Extrait du texte
--------

Le projet Plant Futures, mené par l’artiste et chercheuse Annelie Berner, explore comment une fleur, la Circaea alpina, pourrait évoluer face aux bouleversements climatiques entre 2023 et 2100. À travers une approche mêlant science des données et création artistique, cette initiative donne vie à une série de modèles floraux générés algorithmiquement, chacun reflétant les conditions environnementales projetées pour une année donnée. L’objectif est de visualiser les adaptations potentielles d’une espèce végétale soumise à des stress croissants, tout en invitant le public à réfléchir aux conséquences à long terme du réchauffement climatique.

La Circaea alpina, une petite fleur des zones humides et ombragées, sert de point de départ à cette réflexion. Observée initialement dans la forêt primaire de Haltiala, près d’Helsinki, cette plante a vu sa présence se renforcer avec la hausse des températures, bien que son habitat — dépendant des épicéas et d’un sol humide — soit menacé par des pathogènes et l’assèchement des sols. Pour anticiper son évolution, Berner a collaboré avec des botanistes du musée Luomus, analysant des échantillons historiques remontant à 1906 afin d’établir des corrélations entre les variations climatiques (température, précipitations) et les traits morphologiques de la fleur, comme sa taille ou sa pigmentation.

Le processus créatif s’appuie sur une modélisation 3D dynamique, développée avec l’artiste Marcin Ignac. Chaque paramètre de la fleur — couleur, densité des veines, taille, présence de pigments ultraviolets ou même l’apparition d’une seconde couronne de pétales (double bloom) — est lié à des données climatiques futures, comme l’augmentation du CO₂, des températures ou des épisodes de sécheresse. Par exemple, une hausse des anthocyanes, des pigments rouges ou indigo, traduirait une réponse antioxidante à la sécheresse, tandis qu’une exposition accrue aux UV, due à la dégradation de la couche d’ozone, intensifierait les motifs protecteurs sur les pétales. Les incertitudes des modèles climatiques sont elles-mêmes intégrées, se matérialisant par des formes plus complexes ou des structures florales inédites.

--------

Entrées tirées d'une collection
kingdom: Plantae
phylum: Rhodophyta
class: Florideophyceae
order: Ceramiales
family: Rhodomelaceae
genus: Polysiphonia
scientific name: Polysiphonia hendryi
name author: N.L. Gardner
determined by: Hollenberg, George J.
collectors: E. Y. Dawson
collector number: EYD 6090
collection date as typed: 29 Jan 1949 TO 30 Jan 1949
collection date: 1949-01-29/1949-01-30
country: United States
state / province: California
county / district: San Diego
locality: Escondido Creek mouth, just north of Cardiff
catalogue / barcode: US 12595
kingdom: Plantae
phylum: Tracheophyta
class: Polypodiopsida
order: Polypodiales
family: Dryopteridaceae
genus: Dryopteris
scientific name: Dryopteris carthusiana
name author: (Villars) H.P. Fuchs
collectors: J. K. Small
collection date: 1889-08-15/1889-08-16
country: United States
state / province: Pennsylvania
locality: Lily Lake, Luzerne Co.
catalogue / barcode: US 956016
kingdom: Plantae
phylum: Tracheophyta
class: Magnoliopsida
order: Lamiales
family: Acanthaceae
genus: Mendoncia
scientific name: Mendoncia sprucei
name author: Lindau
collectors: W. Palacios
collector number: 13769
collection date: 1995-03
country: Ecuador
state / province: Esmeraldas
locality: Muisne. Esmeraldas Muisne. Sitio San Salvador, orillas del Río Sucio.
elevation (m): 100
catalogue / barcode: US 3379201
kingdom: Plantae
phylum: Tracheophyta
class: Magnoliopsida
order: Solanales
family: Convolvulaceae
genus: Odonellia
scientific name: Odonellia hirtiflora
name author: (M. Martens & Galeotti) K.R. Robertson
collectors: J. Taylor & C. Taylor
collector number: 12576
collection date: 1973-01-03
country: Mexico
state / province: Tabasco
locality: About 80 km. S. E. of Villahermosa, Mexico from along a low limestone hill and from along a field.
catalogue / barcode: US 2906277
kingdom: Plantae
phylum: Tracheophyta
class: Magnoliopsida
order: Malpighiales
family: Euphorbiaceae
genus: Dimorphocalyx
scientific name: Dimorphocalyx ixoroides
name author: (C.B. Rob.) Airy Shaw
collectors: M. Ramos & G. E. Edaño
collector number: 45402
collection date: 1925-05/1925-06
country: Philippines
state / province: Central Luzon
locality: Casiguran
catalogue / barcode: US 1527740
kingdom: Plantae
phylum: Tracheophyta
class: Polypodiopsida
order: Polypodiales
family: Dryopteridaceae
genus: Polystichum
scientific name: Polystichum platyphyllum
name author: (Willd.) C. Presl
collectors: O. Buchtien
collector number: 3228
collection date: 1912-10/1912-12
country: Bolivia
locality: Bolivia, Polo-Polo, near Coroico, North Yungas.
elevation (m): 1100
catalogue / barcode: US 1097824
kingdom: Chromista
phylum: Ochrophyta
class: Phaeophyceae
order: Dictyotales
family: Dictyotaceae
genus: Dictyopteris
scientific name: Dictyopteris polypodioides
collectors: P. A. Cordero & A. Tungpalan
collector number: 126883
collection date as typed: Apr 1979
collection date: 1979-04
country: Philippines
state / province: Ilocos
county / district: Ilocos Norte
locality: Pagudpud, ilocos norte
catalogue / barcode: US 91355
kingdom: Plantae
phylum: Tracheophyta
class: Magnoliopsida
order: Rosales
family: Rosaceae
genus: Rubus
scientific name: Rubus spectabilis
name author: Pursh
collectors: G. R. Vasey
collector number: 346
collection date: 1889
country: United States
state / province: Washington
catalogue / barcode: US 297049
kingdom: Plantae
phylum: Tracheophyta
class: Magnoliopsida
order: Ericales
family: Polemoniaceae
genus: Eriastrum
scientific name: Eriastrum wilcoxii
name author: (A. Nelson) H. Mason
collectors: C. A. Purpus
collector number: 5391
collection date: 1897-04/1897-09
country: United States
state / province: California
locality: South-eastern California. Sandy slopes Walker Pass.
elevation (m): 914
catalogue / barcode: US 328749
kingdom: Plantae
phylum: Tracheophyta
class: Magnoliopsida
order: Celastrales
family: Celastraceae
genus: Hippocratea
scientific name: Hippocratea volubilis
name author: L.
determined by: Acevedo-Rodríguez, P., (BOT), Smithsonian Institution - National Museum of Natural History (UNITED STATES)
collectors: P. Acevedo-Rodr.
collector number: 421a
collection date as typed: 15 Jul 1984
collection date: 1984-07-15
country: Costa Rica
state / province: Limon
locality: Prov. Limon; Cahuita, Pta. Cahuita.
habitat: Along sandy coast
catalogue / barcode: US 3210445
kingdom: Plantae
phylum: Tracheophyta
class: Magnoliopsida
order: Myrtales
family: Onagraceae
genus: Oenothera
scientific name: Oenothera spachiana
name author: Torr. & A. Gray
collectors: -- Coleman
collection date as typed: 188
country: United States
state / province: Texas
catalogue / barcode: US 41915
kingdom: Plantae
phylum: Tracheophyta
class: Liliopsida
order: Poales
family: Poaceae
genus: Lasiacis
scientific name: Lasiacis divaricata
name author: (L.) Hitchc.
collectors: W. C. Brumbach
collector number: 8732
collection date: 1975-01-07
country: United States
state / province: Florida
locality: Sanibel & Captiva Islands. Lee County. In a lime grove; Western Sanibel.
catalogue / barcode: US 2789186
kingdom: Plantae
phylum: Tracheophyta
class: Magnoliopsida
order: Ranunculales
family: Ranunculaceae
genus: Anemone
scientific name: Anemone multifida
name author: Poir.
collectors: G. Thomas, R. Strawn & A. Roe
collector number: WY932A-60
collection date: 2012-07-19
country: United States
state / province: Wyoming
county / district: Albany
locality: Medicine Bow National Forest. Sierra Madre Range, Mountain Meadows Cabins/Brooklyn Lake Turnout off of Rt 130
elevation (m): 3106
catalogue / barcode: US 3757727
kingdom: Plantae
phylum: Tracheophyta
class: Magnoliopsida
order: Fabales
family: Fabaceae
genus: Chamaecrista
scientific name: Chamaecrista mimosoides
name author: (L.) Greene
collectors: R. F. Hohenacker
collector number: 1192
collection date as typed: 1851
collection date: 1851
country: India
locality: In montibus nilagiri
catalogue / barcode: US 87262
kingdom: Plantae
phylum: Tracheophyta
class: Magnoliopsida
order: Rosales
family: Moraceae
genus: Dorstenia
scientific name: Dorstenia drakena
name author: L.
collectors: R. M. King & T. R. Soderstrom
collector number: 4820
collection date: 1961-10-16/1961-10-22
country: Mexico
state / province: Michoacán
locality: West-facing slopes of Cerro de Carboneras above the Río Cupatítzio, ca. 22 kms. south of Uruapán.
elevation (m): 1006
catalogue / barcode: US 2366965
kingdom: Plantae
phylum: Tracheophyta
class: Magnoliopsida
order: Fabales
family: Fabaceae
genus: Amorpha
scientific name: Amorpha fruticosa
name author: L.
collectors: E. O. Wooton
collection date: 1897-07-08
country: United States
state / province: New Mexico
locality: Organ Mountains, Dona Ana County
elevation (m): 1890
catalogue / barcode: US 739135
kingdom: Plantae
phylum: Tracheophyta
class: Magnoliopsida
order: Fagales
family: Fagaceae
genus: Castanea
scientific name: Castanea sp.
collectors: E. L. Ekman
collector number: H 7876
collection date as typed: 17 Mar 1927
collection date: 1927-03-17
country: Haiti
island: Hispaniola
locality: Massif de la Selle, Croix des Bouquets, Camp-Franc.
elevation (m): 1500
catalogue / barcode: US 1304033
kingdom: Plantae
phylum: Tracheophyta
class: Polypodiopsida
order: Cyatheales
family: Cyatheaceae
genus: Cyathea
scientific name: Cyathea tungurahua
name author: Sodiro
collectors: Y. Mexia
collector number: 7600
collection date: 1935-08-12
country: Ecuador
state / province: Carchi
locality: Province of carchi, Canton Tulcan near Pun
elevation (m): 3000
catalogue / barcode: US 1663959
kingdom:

--------

Consignes
**A.** Répondez à ces questions sur le texte sur Plant Futures :
(i) Dans quelle forêt la Circaea alpina a-t-elle été observée initialement ?
(ii) De quand datent les plus anciens échantillons analysés avec les botanistes du musée Luomus ?
(iii) Avec quel artiste la modélisation 3D a-t-elle été développée ?
**B.** Rédigez la suite du texte sur Plant Futures, à partir de sa dernière phrase.
Ce matériau est indépendant du texte sur Plant Futures.

Réponses attendues
**A.**
(i) Dans la forêt primaire de Haltiala, près d'Helsinki.
(ii) De 1906.
(iii) Avec Marcin Ignac.

**B.**
Les projections illustrent une transformation progressive et radicale. En 2025, la fleur reste proche de sa forme actuelle, légèrement plus grande en raison d’un été plus chaud. Vers 2064, elle gagne en taille et en pétales, avec un motif central UV plus marqué, signe d’une adaptation à l’augmentation de l’ozone et du rayonnement solaire. En 2074, sa teinte vire au rose sous l’effet du stress hydrique, tandis que la double couronne de pétales persiste, reflétant l’instabilité des prévisions. À l’horizon 2100, ses veines deviennent plus denses, peut-être pour optimiser le transport d’eau en période de sécheresse, ou pour compenser la diminution des signaux olfactifs attirant les pollinisateurs, perturbés par la pollution de l’air. Ces fleurs « spéculatives » sont présentées dans des cubes de plexiglas, offrant une vue comparative de leur évolution sur près d’un siècle.

Au-delà de sa dimension esthétique, Plant Futures souligne le rôle des végétaux comme indicateurs silencieux des déséquilibres environnementaux. En traduisant des données abstraites en formes tangibles, le projet rend perceptibles les pressions exercées sur les écosystèmes, tout en questionnant notre capacité à imaginer — et peut-être à influencer — le vivant de demain. Il rappelle que chaque pétale, chaque nuance, porte l’empreinte d’un climat en mutation, et que leur survie dépendra autant de leur plasticité biologique que des choix humains face à la crise écologique.